Il est également à noter que Michel Oliver semble cuisiner avec un réel enthousiasme, qu’il tente de transmettre aux téléspectateurs auxquels il s’adresse régulièrement afin de capter leur attention et de les impliquer dans la préparation de la recette. La plupart du temps, les étapes de la recette qu’accomplit le présentateur sont décrites à la deuxième personne du pluriel (« vous mélangez », « je vous demande de surveiller l’arrivée de l’ébullition »), comme si le téléspectateur était lui-même en action, et Michel Oliver ponctue ses démonstrations de nombreux « regardez bien ! » destinés à mobiliser l’intérêt du public. Plus généralement, il met largement en avant le plaisir lié à la préparation d’un plat qu’il s’apprête à manger, et suscite l’appétit du public. C’est notamment le cas dans l’émission consacrée à une recette de jambon rôti au porto, que Michel Oliver dit être l’un de ses plats préférés. Après avoir vanté le doux fumet dégagé par la viande lors de sa cuisson, le cuisinier porte triomphalement le plat hors du four et s’exclame : « Regardez ça si c’est pas superbe ! Le plus beau jambon du monde ! », puis décrit avec beaucoup de qualificatifs positifs la viande qu’il dresse (Fig. 5-12). Ainsi la pratique de la cuisine n’est pas seulement désignée comme étant un enchaînement d’actions à accomplir, mais apparaît comme étant une activité plaisante. Le fait que Michel Oliver ne porte pas de tablier pour cuisiner est le signe qu’il n’accomplit pas une tâche domestique salissante mais qu’il revendique une certaine décontraction. Aussi, la réalisation de la recette dans le cadre de l’émission ne semble pas poursuivre une visée uniquement démonstrative, puisque Michel Oliver passe en cuisine pour le plaisir de pouvoir déguster ce qu’il prépare, et qu’il sert à ses invités.
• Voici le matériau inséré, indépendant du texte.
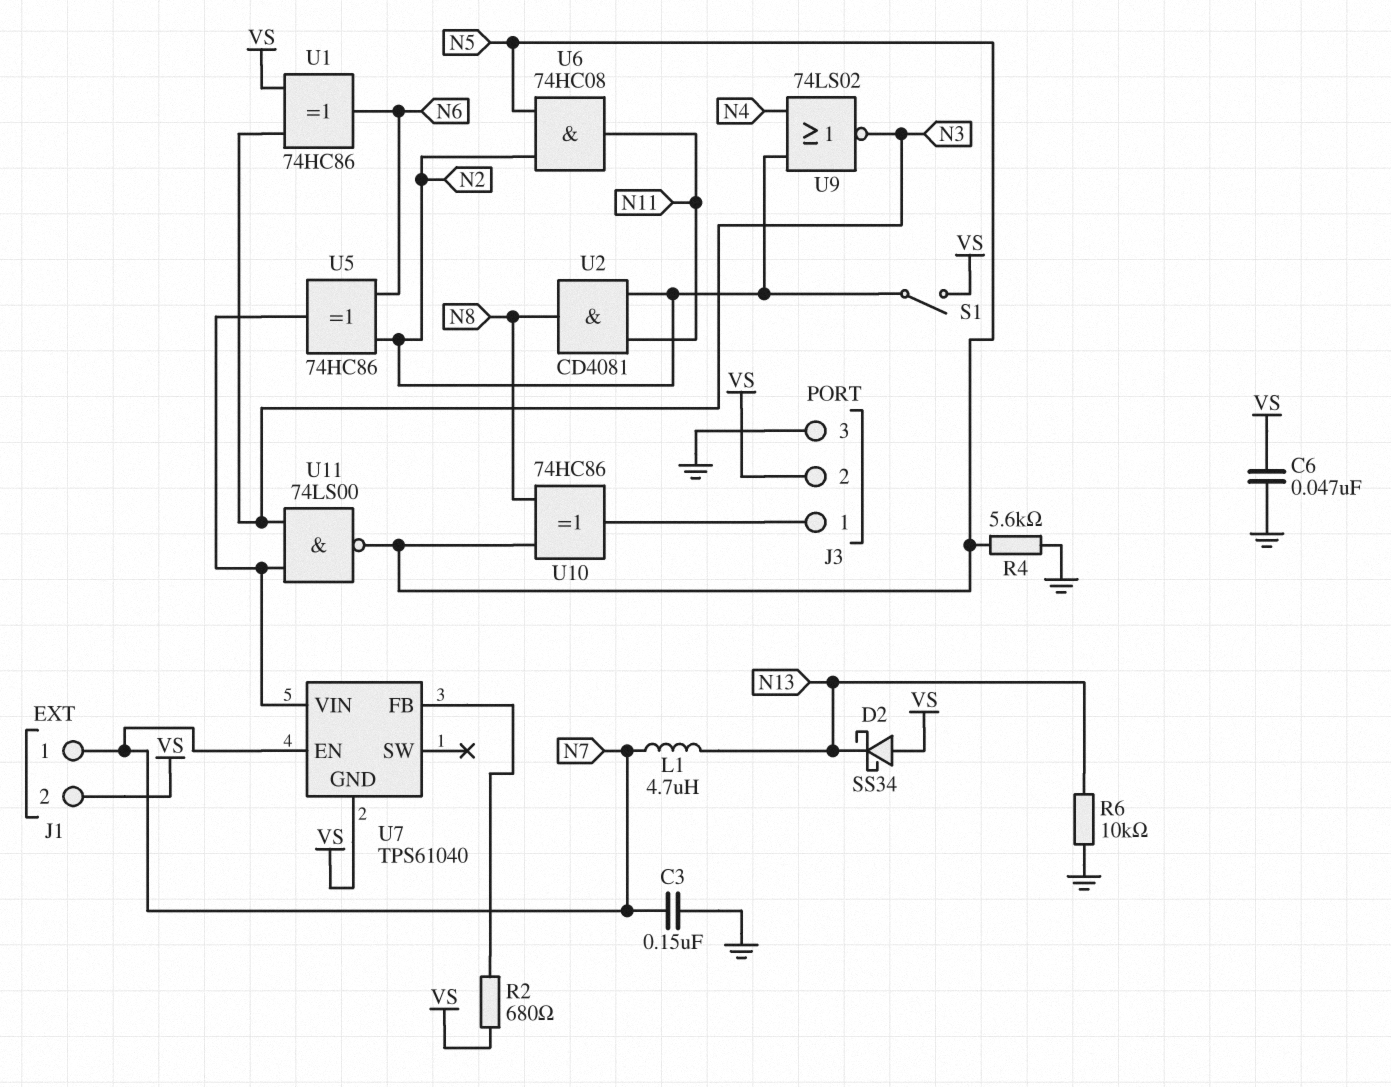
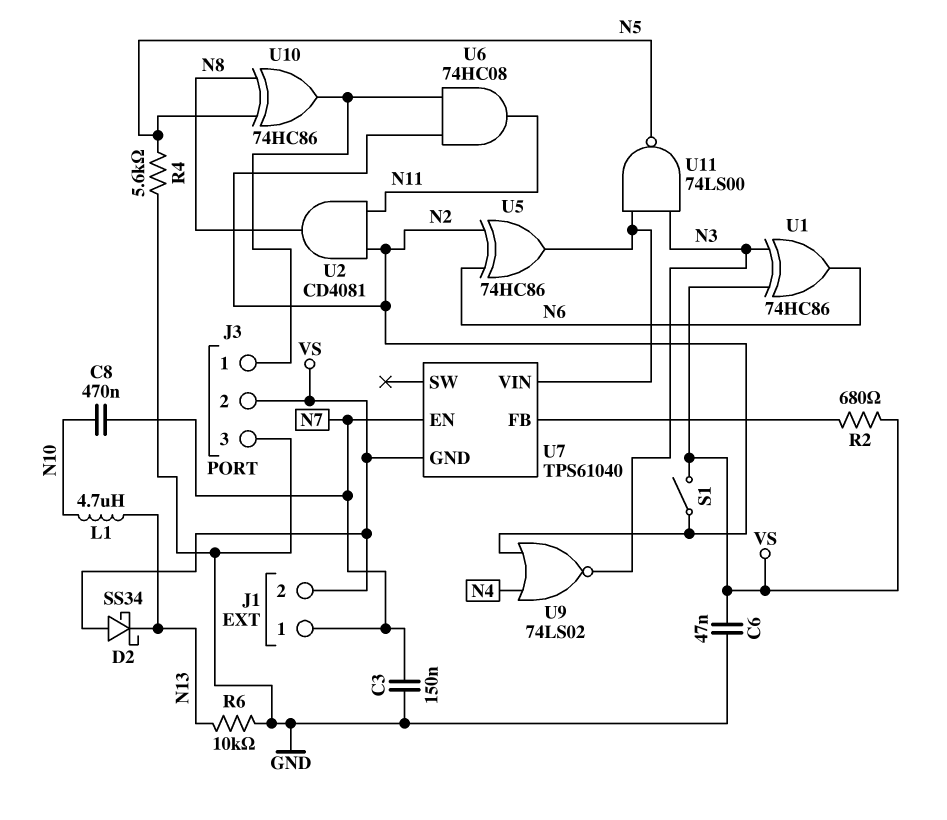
C8: none -> 470nF (N7, N10)
L1: 4.7uH (N7, N13) -> 4.7uH (N10, N13)
U6: AND 74HC08 (in N2, in N5, out N11) -> AND 74HC08 (in J3/1, in N2, out N11)

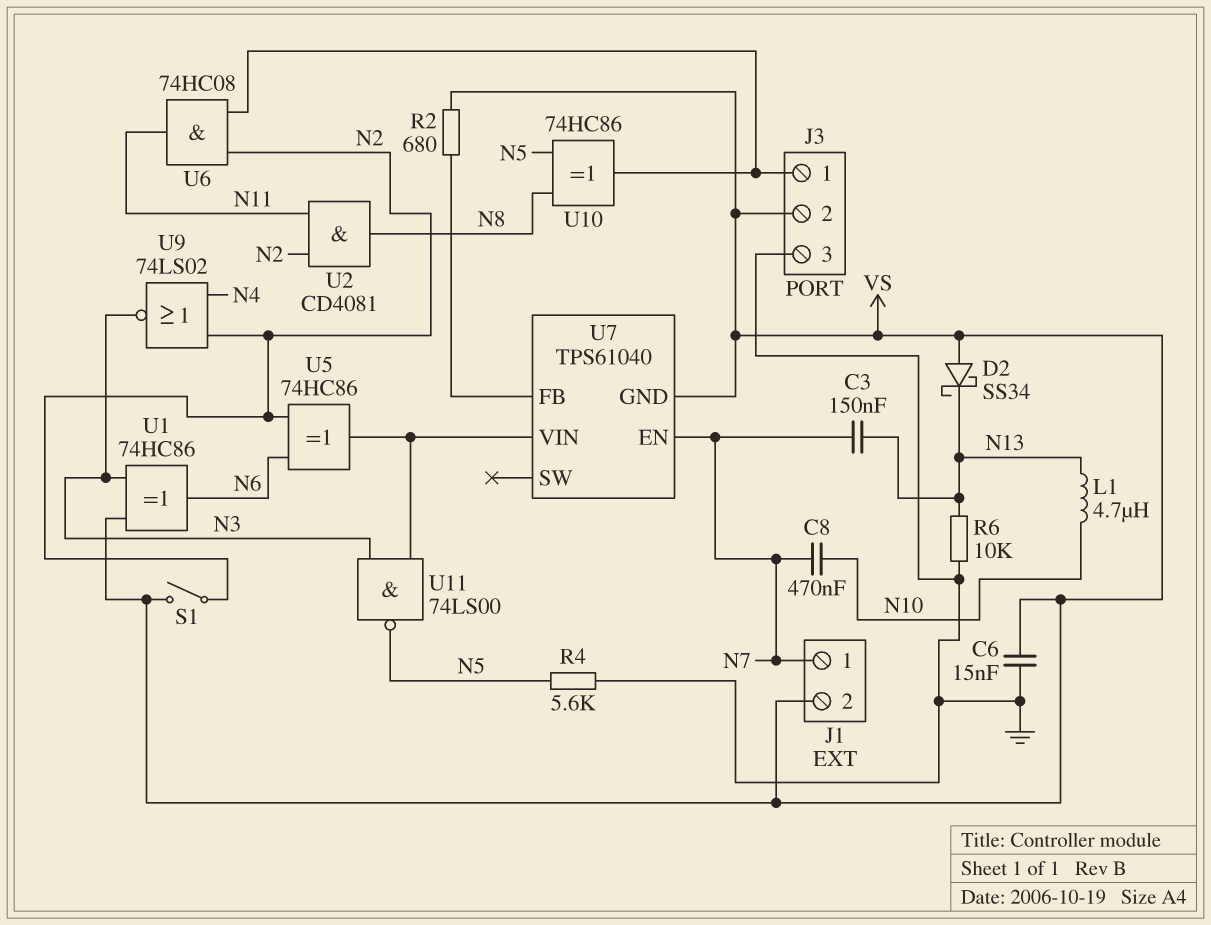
C3: 150nF (GND, N7) -> 150nF (N7, N13)
C6: 47nF (GND, VS) -> 15nF (GND, VS)

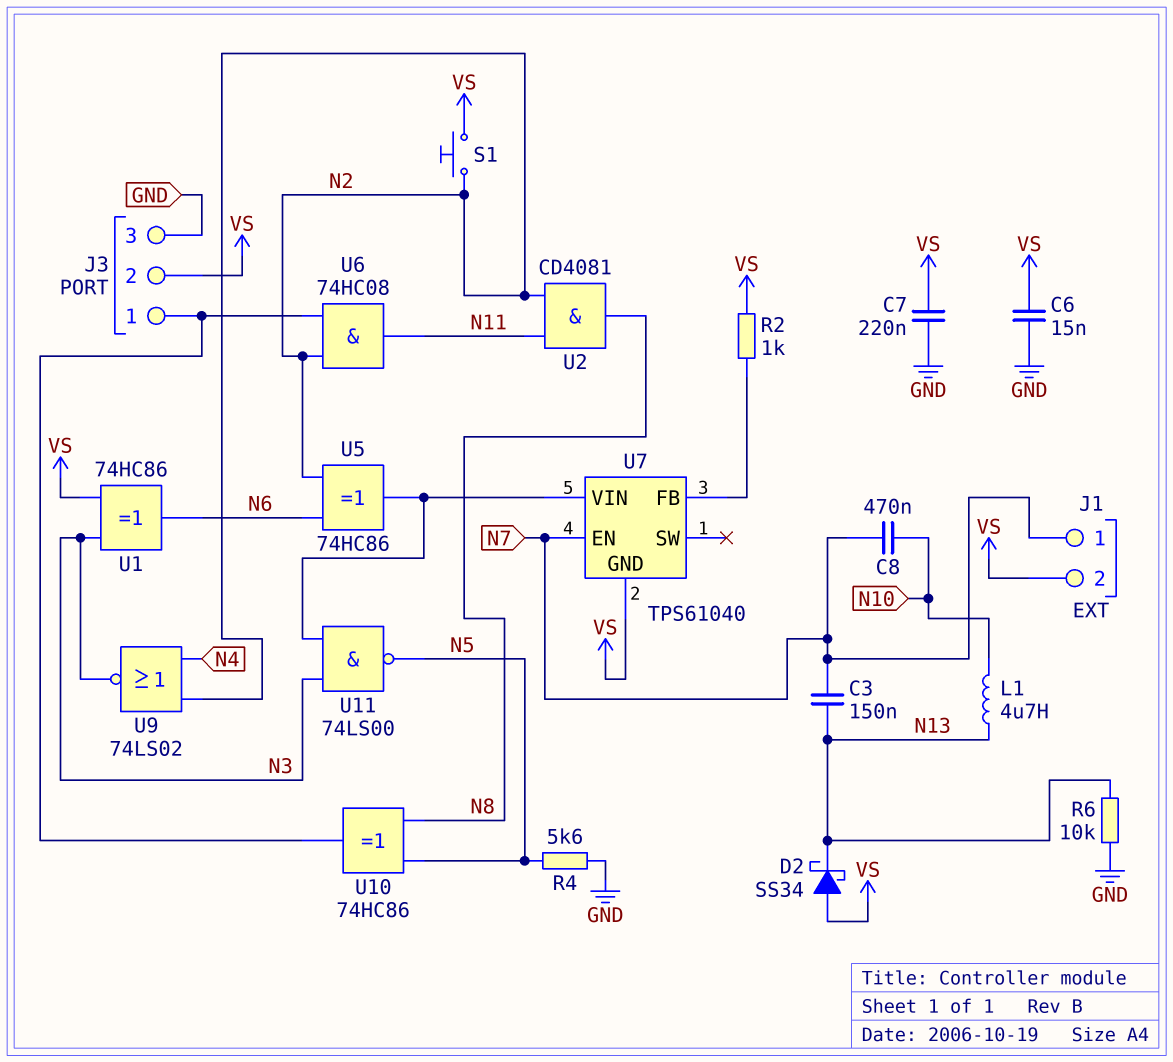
C7: none -> 220nF (GND, VS)
R2: 680 (U7/FB, VS) -> 1k (U7/FB, VS)
S1: switch (N2, VS) -> button (N2, VS)

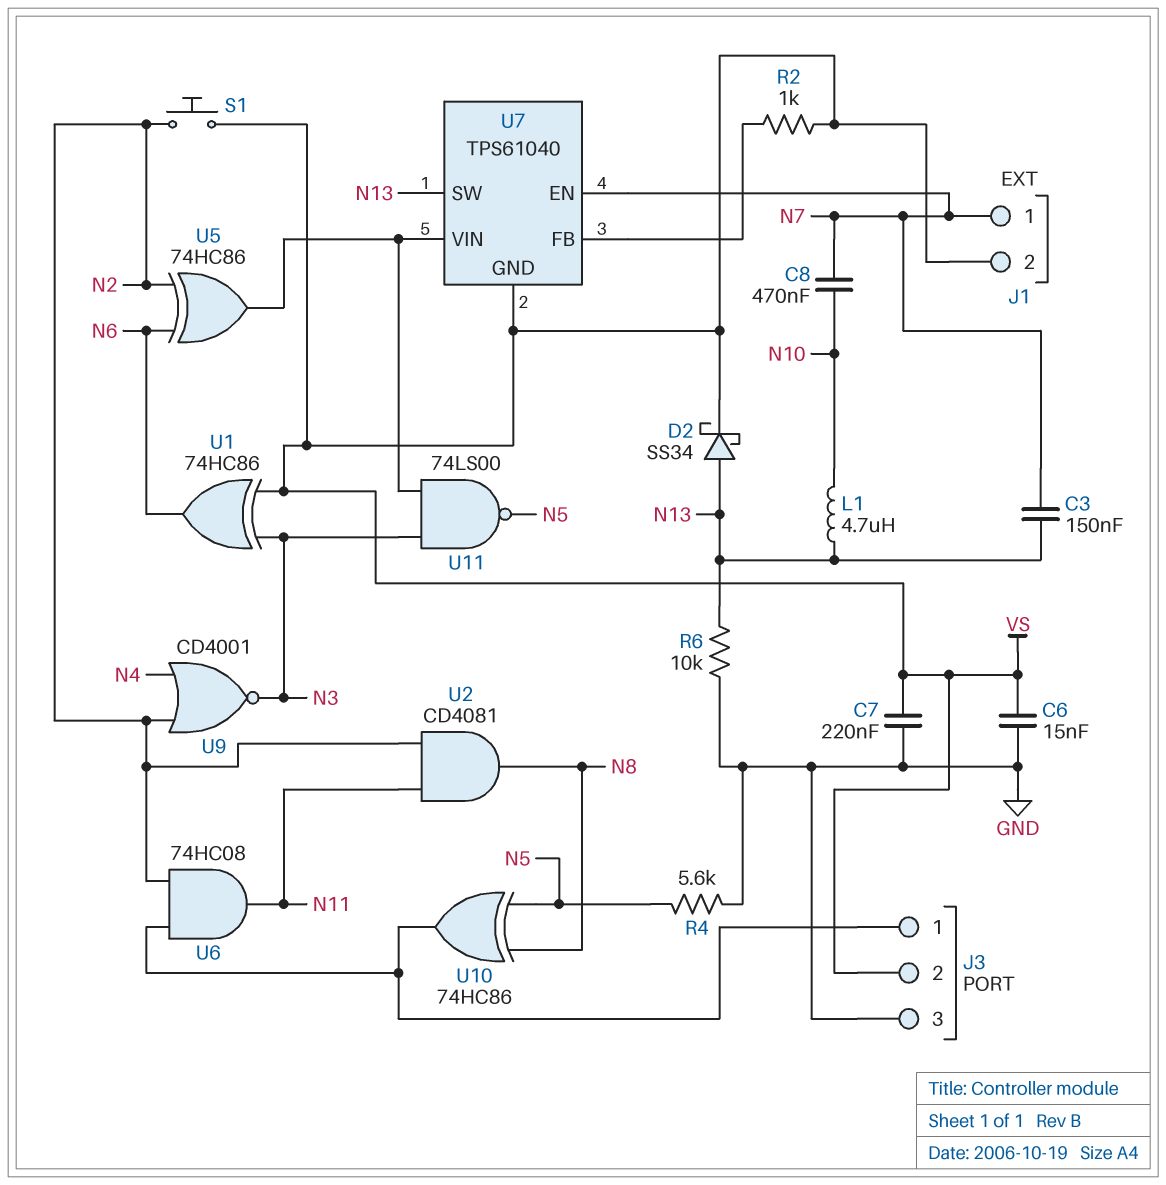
D2: schottky SS34 (A VS, K N13) -> schottky SS34 (A N13, K VS)
U7 pin SW: none -> N13
U9: NOR 74LS02 (in N2, in N4, out N3) -> NOR CD4001 (in N2, in N4, out N3)

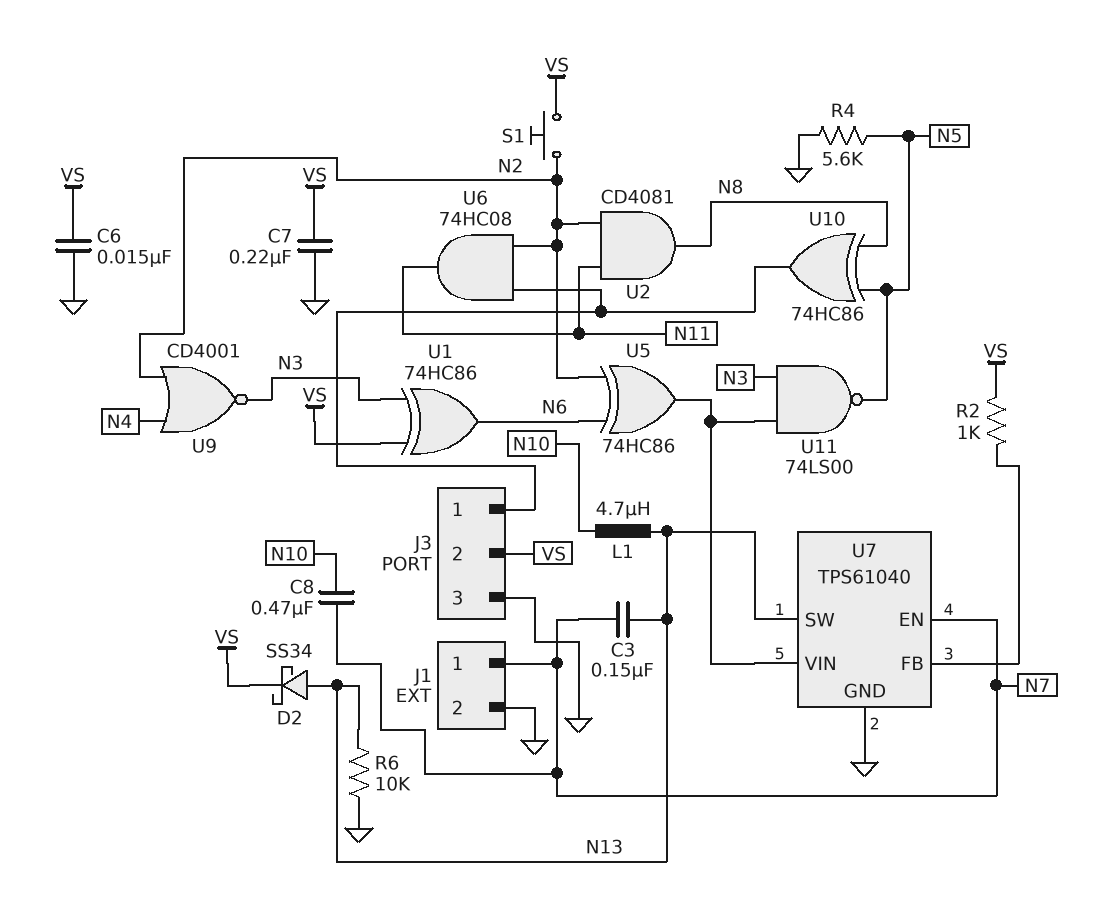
J1 pin 2: VS -> GND
U7 pin GND: VS -> GND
Les recettes présentées dans cette émission relèvent d’une cuisine familiale et plutôt traditionnelle. Comme le montre Claudine Marenco, le terme « mijoter » contenu dans le titre du programme renvoie à un mode de cuisson valorisé en tant qu’il est le signe d’une cuisine qui fait l’objet d’un soin particulier, par opposition au « vite fait », et liée à la tradition des repas familiaux20. D’autre part, ce terme souligne la simplicité et l'accessibilité de la cuisine présentée par Michel Oliver, au sens où ce verbe ne renvoie pas à un exercice de haute cuisine mais à une façon de cuisiner plus ordinaire. De fait, le répertoire culinaire de l’émission, dont on trouvera plus bas une analyse commune aux différents programmes de Michel Oliver, se révèle être tout à fait conforme à l’effet d’annonce que représentait son titre.

20 Claudine Marenco, Manières de table, modèles de mœurs : 17ème-20ème siècle, Cachan, Editions de l’ENS Cachan, 1992, p. 239.